Go visit Taiwan, open your eyes and tell us which is more civilized
pslhk
AL, are you one of those beautiful women
who they say can walk sideway (打横行)
censoring comments you don’t like
and stealthily changing your silly headline post-publication?
The original (Jun 06, 2013) version reads:
"Why are Chinese tourists so rude? SCMP offers an insight"
Whether you’re beautiful or not
show us you can walk straight
kidnap my comments no more
and release those you have illegitimately pocketed
khoiyu
"Waved" (not waived) your hand in the air was rude. Now you were the rude tourist in Guangzhou where smoking (and spitting) everywhere was the norm.
Just don't feel so superior when you visit.
johnrai7
All you need is Love... a bit of love :)
khoiyu
May be in HK but not in the USA where there are no 10% service charges in general.
pslhk
Jiawang is right
Very poorly written indeed
The only interesting “insight”
of this tiresome collection of incoherent hearsays
reported as news
is that
Amy Li = SCMP
The journalist standard exhibited
is not even amateurish
impala
Off topic, but this 'SCMP Offers an Insight' heading is really superfluous.

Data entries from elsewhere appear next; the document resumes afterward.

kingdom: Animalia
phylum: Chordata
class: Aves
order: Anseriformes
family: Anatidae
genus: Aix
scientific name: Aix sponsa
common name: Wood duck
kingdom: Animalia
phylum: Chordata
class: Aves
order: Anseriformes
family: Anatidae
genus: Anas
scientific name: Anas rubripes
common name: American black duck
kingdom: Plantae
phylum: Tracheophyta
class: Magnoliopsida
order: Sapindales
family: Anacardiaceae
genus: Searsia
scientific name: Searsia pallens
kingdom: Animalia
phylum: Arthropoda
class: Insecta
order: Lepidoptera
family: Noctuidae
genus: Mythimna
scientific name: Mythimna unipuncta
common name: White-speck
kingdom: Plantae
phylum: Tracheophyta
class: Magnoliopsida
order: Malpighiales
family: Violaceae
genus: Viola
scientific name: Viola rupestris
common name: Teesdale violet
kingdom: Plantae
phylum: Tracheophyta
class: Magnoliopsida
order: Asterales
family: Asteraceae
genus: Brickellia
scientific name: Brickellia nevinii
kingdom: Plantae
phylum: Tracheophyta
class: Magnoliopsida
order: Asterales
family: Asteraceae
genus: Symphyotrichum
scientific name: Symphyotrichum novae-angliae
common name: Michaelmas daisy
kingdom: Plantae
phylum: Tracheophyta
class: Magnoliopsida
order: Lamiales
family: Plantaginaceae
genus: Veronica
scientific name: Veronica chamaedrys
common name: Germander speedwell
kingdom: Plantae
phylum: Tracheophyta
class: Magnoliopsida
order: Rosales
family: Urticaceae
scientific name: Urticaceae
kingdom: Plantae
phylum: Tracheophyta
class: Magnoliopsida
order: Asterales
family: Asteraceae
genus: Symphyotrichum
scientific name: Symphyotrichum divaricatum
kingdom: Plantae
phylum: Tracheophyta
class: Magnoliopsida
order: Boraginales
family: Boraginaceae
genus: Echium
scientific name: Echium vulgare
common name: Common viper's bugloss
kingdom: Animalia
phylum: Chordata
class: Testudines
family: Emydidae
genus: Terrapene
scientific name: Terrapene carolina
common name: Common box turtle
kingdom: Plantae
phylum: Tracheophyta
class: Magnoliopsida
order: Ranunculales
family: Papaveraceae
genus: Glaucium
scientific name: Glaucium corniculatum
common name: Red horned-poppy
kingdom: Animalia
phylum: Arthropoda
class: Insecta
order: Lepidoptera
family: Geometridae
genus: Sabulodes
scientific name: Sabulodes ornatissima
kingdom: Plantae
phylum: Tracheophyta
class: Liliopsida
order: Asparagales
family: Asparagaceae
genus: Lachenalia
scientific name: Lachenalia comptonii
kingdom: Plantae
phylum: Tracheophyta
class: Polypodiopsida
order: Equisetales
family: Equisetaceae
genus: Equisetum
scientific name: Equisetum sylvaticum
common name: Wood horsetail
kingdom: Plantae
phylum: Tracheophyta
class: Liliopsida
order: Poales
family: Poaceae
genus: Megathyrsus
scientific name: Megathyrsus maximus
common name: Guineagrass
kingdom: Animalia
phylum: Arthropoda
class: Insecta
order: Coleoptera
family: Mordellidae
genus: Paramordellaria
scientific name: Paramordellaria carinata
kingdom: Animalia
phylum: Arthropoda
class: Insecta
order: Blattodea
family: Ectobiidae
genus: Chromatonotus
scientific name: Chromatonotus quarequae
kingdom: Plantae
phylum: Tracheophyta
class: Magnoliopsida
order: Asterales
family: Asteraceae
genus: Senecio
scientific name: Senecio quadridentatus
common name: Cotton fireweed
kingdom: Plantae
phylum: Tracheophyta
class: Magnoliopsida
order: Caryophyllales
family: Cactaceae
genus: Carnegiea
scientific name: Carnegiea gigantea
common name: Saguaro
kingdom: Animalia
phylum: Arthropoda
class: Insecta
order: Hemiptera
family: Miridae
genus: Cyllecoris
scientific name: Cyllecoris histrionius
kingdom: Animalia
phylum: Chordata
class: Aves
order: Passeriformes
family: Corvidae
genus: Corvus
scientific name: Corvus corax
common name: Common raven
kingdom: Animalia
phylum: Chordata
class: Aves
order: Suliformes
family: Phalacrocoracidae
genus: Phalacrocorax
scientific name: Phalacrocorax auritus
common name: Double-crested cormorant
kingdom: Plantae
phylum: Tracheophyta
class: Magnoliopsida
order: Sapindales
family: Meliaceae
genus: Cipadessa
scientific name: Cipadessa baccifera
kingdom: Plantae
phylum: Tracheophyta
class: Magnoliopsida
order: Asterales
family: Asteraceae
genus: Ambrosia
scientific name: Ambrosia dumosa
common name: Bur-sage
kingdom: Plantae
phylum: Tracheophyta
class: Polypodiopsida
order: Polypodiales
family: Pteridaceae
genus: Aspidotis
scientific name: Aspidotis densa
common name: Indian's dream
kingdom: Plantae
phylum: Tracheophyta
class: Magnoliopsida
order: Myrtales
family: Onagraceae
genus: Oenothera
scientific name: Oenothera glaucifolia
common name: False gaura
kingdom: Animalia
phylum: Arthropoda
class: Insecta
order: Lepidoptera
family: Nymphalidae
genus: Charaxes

I know this is the SCMP. When the SCMP publishes things, I assume they are offered by the SCMP, unless it is indicated the article is syndicated from AFP, The Guardian etc.

If the SCMP is going to indicate in every blog post, editorial, investigative piece or ordinary article that it is an opinion/insight/report/whatever offered by .... the SCMP, then we will be at it for a while.

It reminds of the equally enjoying TVB sponsored broadcasts which are announced like "PizzaBox Presents Masterchef, is brought to you by... PizzaBox."

Ah duh!, a younger person would say.